* **GOAL OF THE EXERCISE**
An exact copy of the data below is needed; please leave out any pictures.

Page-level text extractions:
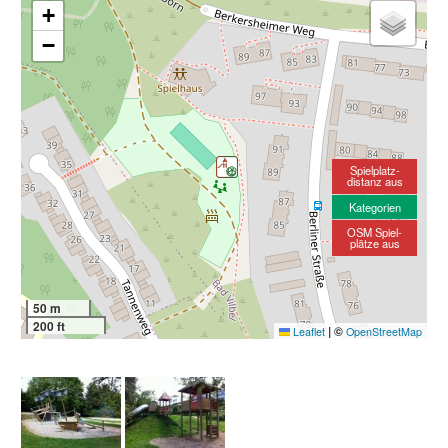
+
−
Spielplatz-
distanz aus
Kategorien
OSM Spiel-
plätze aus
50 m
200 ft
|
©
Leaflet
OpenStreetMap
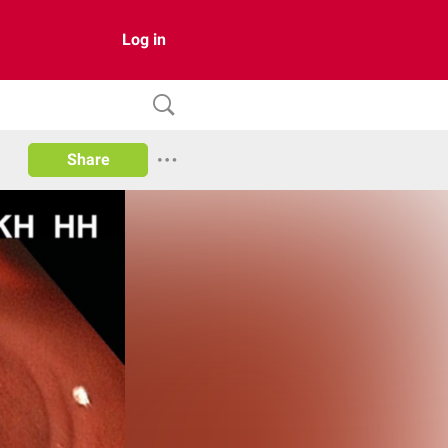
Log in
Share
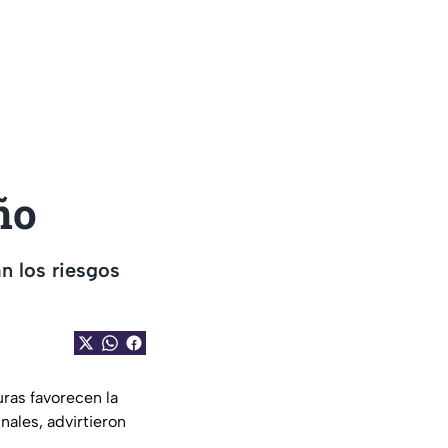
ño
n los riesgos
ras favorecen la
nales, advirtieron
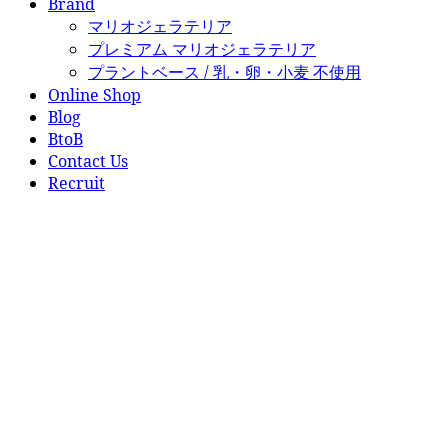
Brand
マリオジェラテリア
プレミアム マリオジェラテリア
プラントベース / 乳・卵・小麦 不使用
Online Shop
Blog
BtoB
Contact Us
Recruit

* **RESPONSE AREA**
+
−
Spielplatz-
distanz aus
Kategorien
OSM Spiel-
plätze aus
50 m
200 ft
|
©
Leaflet
OpenStreetMap
Log in
Share
ño
n los riesgos
ras favorecen la
nales, advirtieron
Brand
マリオジェラテリア
プレミアム マリオジェラテリア
プラントベース / 乳・卵・小麦 不使用
Online Shop
Blog
BtoB
Contact Us
Recruit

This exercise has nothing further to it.